—Devant le médecin lui seul, je comprends ça, si c'est nécessaire, et encore ça coûte beaucoup. Mais, pourquoi devant tous ces jeunes gens?...
—Ils apprennent et on leur enseigne sur nous... Que voulez-vous? nous sommes ici pour ça... c'est à cette condition qu'on nous reçoit à l'hospice.
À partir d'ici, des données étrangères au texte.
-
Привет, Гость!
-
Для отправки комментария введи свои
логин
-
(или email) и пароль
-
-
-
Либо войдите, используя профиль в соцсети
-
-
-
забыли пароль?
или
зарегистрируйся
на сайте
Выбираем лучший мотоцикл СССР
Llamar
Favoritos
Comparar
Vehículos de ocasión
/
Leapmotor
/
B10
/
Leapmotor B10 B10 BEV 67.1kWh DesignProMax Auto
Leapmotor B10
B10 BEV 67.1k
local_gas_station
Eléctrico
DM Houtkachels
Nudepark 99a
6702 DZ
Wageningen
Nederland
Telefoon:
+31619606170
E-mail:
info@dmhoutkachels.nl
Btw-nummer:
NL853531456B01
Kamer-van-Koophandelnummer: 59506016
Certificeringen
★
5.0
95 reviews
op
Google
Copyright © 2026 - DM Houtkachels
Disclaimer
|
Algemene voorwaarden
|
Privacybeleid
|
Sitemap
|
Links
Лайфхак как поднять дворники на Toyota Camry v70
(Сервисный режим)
—Ah! je comprends, dit Jeanne Duport avec amertume, on ne nous donne rien pour rien, à nous autres. Mais pourtant, il y a des occasions où ça ne peut pas être. Ainsi ma pauvre fille Catherine, qui a quinze ans, viendrait à l'hospice, est-ce qu'on oserait vouloir que devant tous ces jeunes gens...? Oh! non, je crois que j'aimerais mieux la voir mourir chez nous.
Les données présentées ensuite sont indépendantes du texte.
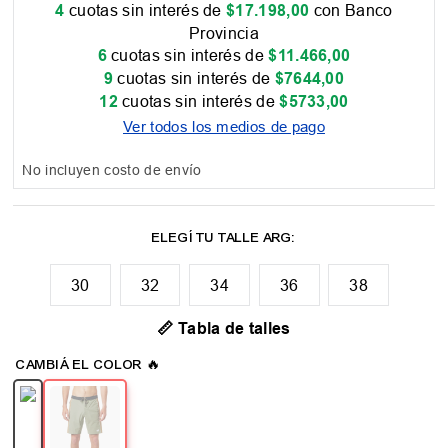
4
cuotas sin interés de
$
17
.
198
,
00
con Banco
Provincia
6
cuotas sin interés de
$
11
.
466
,
00
9
cuotas sin interés de
$
7644
,
00
12
cuotas sin interés de
$
5733
,
00
Ver todos los medios de pago
No incluyen costo de envío
30
32
34
36
38
📏 Tabla de talles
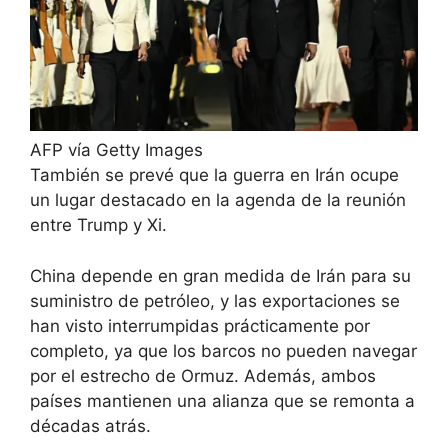
AFP vía Getty Images
También se prevé que la guerra en Irán ocupe
un lugar destacado en la agenda de la reunión
entre Trump y Xi.
China depende en gran medida de Irán para su
suministro de petróleo, y las exportaciones se
han visto interrumpidas prácticamente por
completo, ya que los barcos no pueden navegar
por el estrecho de Ormuz. Además, ambos
países mantienen una alianza que se remonta a
décadas atrás.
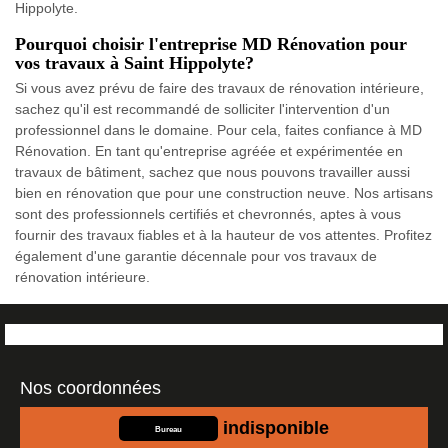
Hippolyte.
Pourquoi choisir l'entreprise MD Rénovation pour
vos travaux à Saint Hippolyte?
Si vous avez prévu de faire des travaux de rénovation intérieure,
sachez qu'il est recommandé de solliciter l'intervention d'un
professionnel dans le domaine. Pour cela, faites confiance à MD
Rénovation. En tant qu'entreprise agréée et expérimentée en
travaux de bâtiment, sachez que nous pouvons travailler aussi
bien en rénovation que pour une construction neuve. Nos artisans
sont des professionnels certifiés et chevronnés, aptes à vous
fournir des travaux fiables et à la hauteur de vos attentes. Profitez
également d'une garantie décennale pour vos travaux de
rénovation intérieure.
Nos coordonnées
indisponible
Bureau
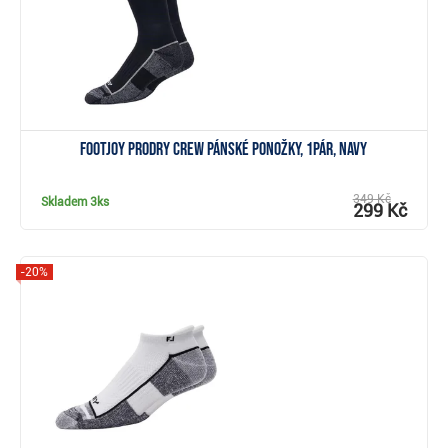
FootJoy ProDry Crew pánské ponožky, 1pár, navy
349 Kč
Skladem
3ks
299 Kč
-20%
Zobrazit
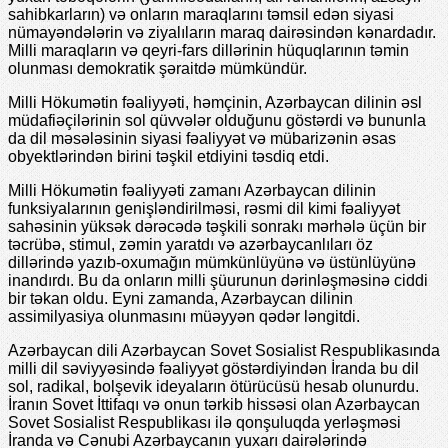
sahibkarların) və onların maraqlarını təmsil edən siyasi
nümayəndələrin və ziyalıların maraq dairəsindən kənardadır.
Milli maraqların və qeyri-fars dillərinin hüquqlarının təmin
olunması demokratik şəraitdə mümkündür.
Milli Hökumətin fəaliyyəti, həmçinin, Azərbaycan dilinin əsl
müdafiəçilərinin sol qüvvələr olduğunu göstərdi və bununla
da dil məsələsinin siyasi fəaliyyət və mübarizənin əsas
obyektlərindən birini təşkil etdiyini təsdiq etdi.
Milli Hökumətin fəaliyyəti zamanı Azərbaycan dilinin
funksiyalarının genişləndirilməsi, rəsmi dil kimi fəaliyyət
sahəsinin yüksək dərəcədə təşkili sonrakı mərhələ üçün bir
təcrübə, stimul, zəmin yaratdı və azərbaycanlıları öz
dillərində yazıb-oxumağın mümkünlüyünə və üstünlüyünə
inandırdı. Bu da onların milli şüurunun dərinləşməsinə ciddi
bir təkan oldu. Eyni zamanda, Azərbaycan dilinin
assimilyasiya olunmasını müəyyən qədər ləngitdi.
Azərbaycan dili Azərbaycan Sovet Sosialist Respublikasında
milli dil səviyyəsində fəaliyyət göstərdiyindən İranda bu dil
sol, radikal, bolşevik ideyaların ötürücüsü hesab olunurdu.
İranın Sovet İttifaqı və onun tərkib hissəsi olan Azərbaycan
Sovet Sosialist Respublikası ilə qonşuluqda yerləşməsi
İranda və Cənubi Azərbaycanın yuxarı dairələrində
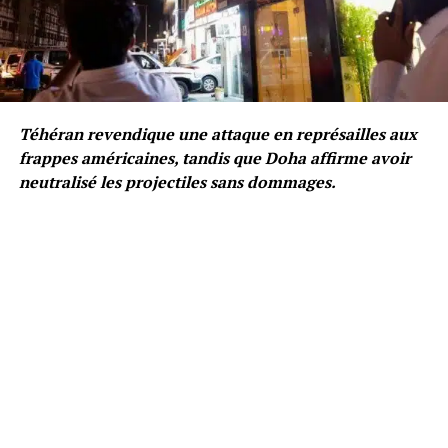
Téhéran revendique une attaque en représailles aux
frappes américaines, tandis que Doha affirme avoir
neutralisé les projectiles sans dommages.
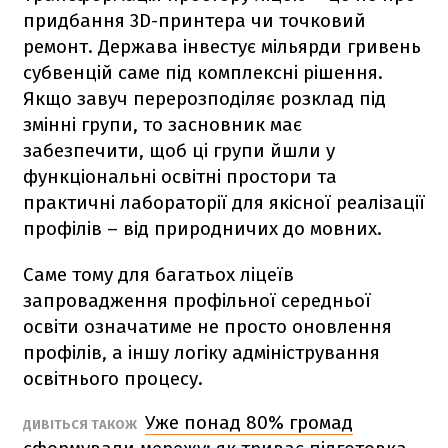
придбання 3D-принтера чи точковий
ремонт. Держава інвестує мільярди гривень
субвенцій саме під комплексні рішення.
Якщо завуч перерозподіляє розклад під
змінні групи, то засновник має
забезпечити, щоб ці групи йшли у
функціональні освітні простори та
практичні лабораторії для якісної реалізації
профілів – від природничих до мовних.
Саме тому для багатьох ліцеїв
запровадження профільної середньої
освіти означатиме не просто оновлення
профілів, а іншу логіку адміністрування
освітнього процесу.
Уже понад 80% громад
ДИВІТЬСЯ ТАКОЖ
—Si elle venait ici, il faudrait bien qu'elle se résignât comme les autres, comme vous, comme moi; mais taisons-nous, dit la Lorraine. Si cette pauvre demoiselle qui est là en face vous entendait, elle qui, dit-on, était riche, elle qui n'a peut-être jamais quitté sa mère, ça va être son tour. Jugez comme elle va être confuse et malheureuse.
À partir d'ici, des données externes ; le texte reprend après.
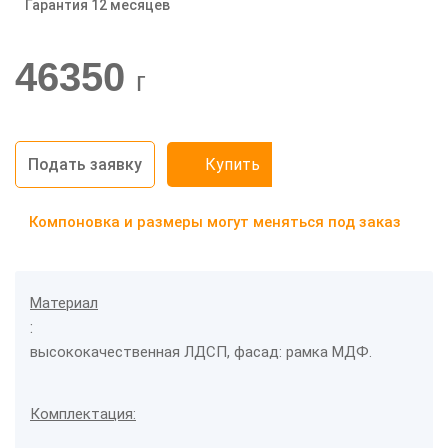
Гарантия 12 месяцев
-20%
46350
г
Подать заявку
Купить
Компоновка и размеры могут меняться под заказ
Материал
:
высококачественная ЛДСП, фасад: рамка МДФ.
Комплектация:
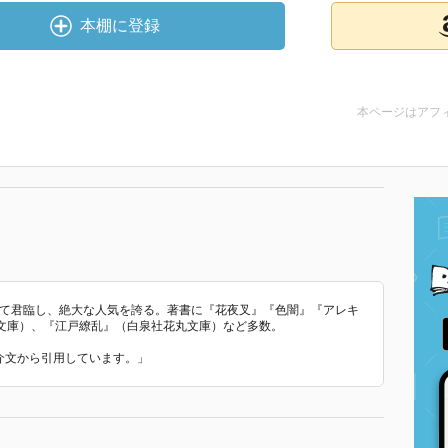
本棚に登録
本ページはアフ
して君臨し、絶大な人気を誇る。著書に『花夜叉』『色闇』『アレキ
文庫）、『江戸繚乱』（白泉社花丸文庫）など多数。
紹介文から引用しています。」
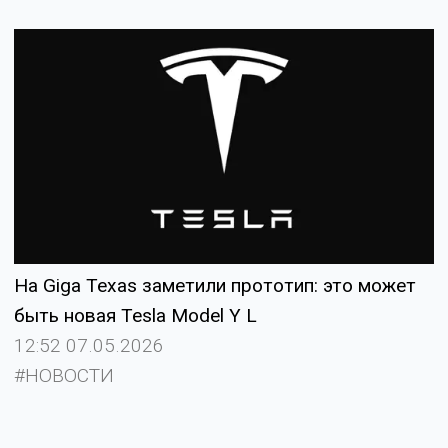
На Giga Texas заметили прототип: это может
быть новая Tesla Model Y L
12:52 07.05.2026
#НОВОСТИ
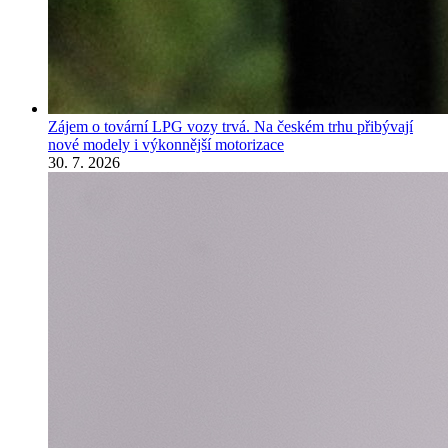
Zájem o tovární LPG vozy trvá. Na českém trhu přibývají
nové modely i výkonnější motorizace
30. 7. 2026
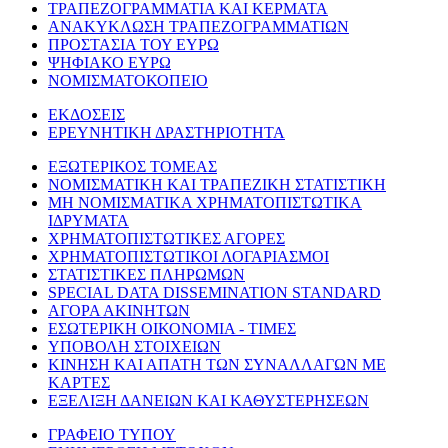
ΤΡΑΠΕΖΟΓΡΑΜΜΑΤΙΑ ΚΑΙ ΚΕΡΜΑΤΑ
ΑΝΑΚΥΚΛΩΣΗ ΤΡΑΠΕΖΟΓΡΑΜΜΑΤΙΩΝ
ΠΡΟΣΤΑΣΙΑ ΤΟΥ ΕΥΡΩ
ΨΗΦΙΑΚΟ ΕΥΡΩ
ΝΟΜΙΣΜΑΤΟΚΟΠΕΙΟ
ΕΚΔΟΣΕΙΣ
ΕΡΕΥΝΗΤΙΚΗ ΔΡΑΣΤΗΡΙΟΤΗΤΑ
ΕΞΩΤΕΡΙΚΟΣ ΤΟΜΕΑΣ
ΝΟΜΙΣΜΑΤΙΚΗ ΚΑΙ ΤΡΑΠΕΖΙΚΗ ΣΤΑΤΙΣΤΙΚΗ
ΜΗ ΝΟΜΙΣΜΑΤΙΚΑ ΧΡΗΜΑΤΟΠΙΣΤΩΤΙΚΑ
ΙΔΡΥΜΑΤΑ
ΧΡΗΜΑΤΟΠΙΣΤΩΤΙΚΕΣ ΑΓΟΡΕΣ
ΧΡΗΜΑΤΟΠΙΣΤΩΤΙΚΟΙ ΛΟΓΑΡΙΑΣΜΟΙ
ΣΤΑΤΙΣΤΙΚΕΣ ΠΛΗΡΩΜΩΝ
SPECIAL DATA DISSEMINATION STANDARD
ΑΓΟΡΑ ΑΚΙΝΗΤΩΝ
ΕΣΩΤΕΡΙΚΗ ΟΙΚΟΝΟΜΙΑ - ΤΙΜΕΣ
ΥΠΟΒΟΛΗ ΣΤΟΙΧΕΙΩΝ
ΚΙΝΗΣΗ ΚΑΙ ΑΠΑΤΗ ΤΩΝ ΣΥΝΑΛΛΑΓΩΝ ΜΕ
ΚΑΡΤΕΣ
ΕΞΕΛΙΞΗ ΔΑΝΕΙΩΝ ΚΑΙ ΚΑΘΥΣΤΕΡΗΣΕΩΝ
ΓΡΑΦΕΙΟ ΤΥΠΟΥ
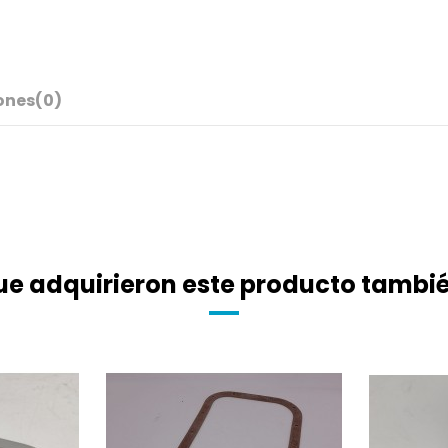
ones
(0)
que adquirieron este producto tamb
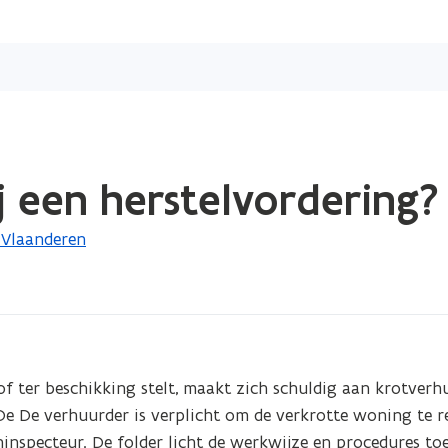
Overslaan
en
naar
de
inhoud
gaan
 een herstelvordering?
 Vlaanderen
f ter beschikking stelt, maakt zich schuldig aan krotverhu
 De De verhuurder is verplicht om de verkrotte woning te r
nspecteur. De folder licht de werkwijze en procedures toe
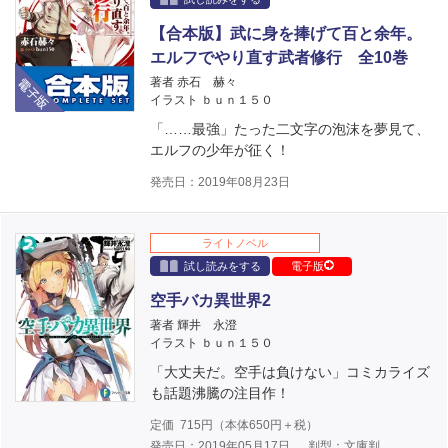
【合本版】武に身を捧げて百と余年。
エルフでやり直す武者修行 全10巻
電子版
著者 赤石 赫々
イラスト ｂｕｎ１５０
「……最強」たった二文字の泡沫を夢見て、
エルフの少年が征く！
発売日：2019年08月23日
ライトノベル
試し読みをする
電子版
空手バカ異世界2
著者 輝井 永澄
イラスト ｂｕｎ１５０
「大丈夫だ。空手は負けない」コミカライズ
も話題沸騰の注目作！
定価
715
円（本体
650
円＋税）
発売日：2019年05月17日
判型：文庫判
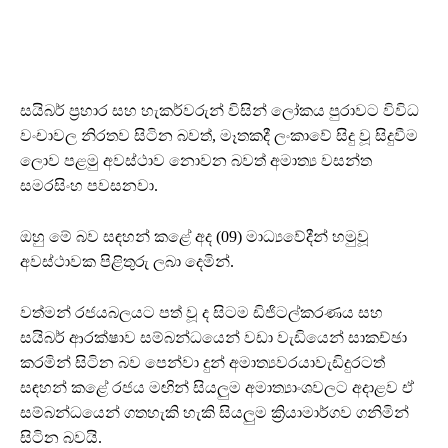
සයිබර් ප්‍රහාර සහ හැකර්වරුන් විසින් ලෝකය පුරාවට විවිධ
වංචාවල නිරතව සිටින බවත්, මෑතකදී ලංකාවේ සිදු වූ සිදුවීම
ලොව පළමු අවස්ථාව නොවන බවත් අමාත්‍ය වසන්ත
සමරසිංහ පවසනවා.
ඔහු මේ බව සඳහන් කළේ අද (09) මාධ්‍යවේදීන් හමුවූ
අවස්ථාවක පිළිතුරු ලබා දෙමින්.
වත්මන් රජයබලයට පත් වූ ද සිටම ඩිජිටල්කරණය සහ
සයිබර් ආරක්ෂාව සම්බන්ධයෙන් වඩා වැඩියෙන් සාකච්ඡා
කරමින් සිටින බව පෙන්වා දුන් අමාත්‍යවරයාවැඩිදුරටත්
සඳහන් කළේ රජය මඟින් සියලුම අමාත්‍යාංශවලට අදාළව ඒ
සම්බන්ධයෙන් ගතහැකි හැකි සියලුම ක්‍රියාමාර්ගව ගනිමින්
සිටින බවයි.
—C'est vrai, mon Dieu! c'est vrai; je frissonne rien que d'y penser, pour elle. Pauvre enfant!
—Silence, Jeanne, voilà le médecin! dit la Lorraine.
[VIII]
[Mademoiselle de Fermont]
Après avoir rapidement visité plusieurs malades qui ne lui offraient rien de curieux et d'attachant, le docteur Griffon arriva enfin auprès de Jeanne Duport.